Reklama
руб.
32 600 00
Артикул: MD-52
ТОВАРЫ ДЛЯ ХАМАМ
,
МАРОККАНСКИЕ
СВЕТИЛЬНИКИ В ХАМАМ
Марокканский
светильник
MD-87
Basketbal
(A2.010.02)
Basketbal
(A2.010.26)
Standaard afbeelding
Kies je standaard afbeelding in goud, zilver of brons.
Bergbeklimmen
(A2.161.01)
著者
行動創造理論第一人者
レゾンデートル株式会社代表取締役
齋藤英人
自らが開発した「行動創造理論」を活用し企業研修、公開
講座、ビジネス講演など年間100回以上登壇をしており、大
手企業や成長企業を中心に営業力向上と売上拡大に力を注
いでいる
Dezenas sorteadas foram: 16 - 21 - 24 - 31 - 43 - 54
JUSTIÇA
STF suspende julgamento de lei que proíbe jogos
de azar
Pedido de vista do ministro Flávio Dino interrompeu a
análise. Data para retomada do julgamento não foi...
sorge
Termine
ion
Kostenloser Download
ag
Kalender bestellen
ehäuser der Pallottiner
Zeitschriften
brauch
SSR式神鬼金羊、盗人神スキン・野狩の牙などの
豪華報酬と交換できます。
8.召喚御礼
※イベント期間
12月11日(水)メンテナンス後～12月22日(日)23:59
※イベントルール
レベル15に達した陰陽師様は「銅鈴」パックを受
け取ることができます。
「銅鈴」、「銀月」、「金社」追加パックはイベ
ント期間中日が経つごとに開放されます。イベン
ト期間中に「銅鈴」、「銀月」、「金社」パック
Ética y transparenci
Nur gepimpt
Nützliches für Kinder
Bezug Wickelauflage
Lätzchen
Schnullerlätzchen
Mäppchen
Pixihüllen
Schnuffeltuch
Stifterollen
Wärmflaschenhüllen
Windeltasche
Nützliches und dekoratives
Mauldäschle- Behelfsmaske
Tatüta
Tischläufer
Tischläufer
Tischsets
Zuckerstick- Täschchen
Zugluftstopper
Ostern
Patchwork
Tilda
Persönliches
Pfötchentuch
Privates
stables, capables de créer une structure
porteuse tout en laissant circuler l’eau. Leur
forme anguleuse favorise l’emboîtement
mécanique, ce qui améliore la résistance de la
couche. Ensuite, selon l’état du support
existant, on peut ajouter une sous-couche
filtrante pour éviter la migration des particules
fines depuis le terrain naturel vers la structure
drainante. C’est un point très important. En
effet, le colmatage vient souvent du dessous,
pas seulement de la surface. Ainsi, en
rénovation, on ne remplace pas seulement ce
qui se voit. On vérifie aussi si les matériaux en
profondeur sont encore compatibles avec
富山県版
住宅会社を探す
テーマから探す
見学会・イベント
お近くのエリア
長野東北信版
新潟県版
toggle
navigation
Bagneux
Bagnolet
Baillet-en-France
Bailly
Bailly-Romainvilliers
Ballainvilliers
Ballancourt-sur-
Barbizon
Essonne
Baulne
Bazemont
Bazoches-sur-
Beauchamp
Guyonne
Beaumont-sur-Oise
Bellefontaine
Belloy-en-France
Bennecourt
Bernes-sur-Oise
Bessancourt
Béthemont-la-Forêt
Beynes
_ _ _ _ _ _ _
Nothing but a number is wanted here: how many lines of the material contain the string "afbeelding".

> _Solution below_:
2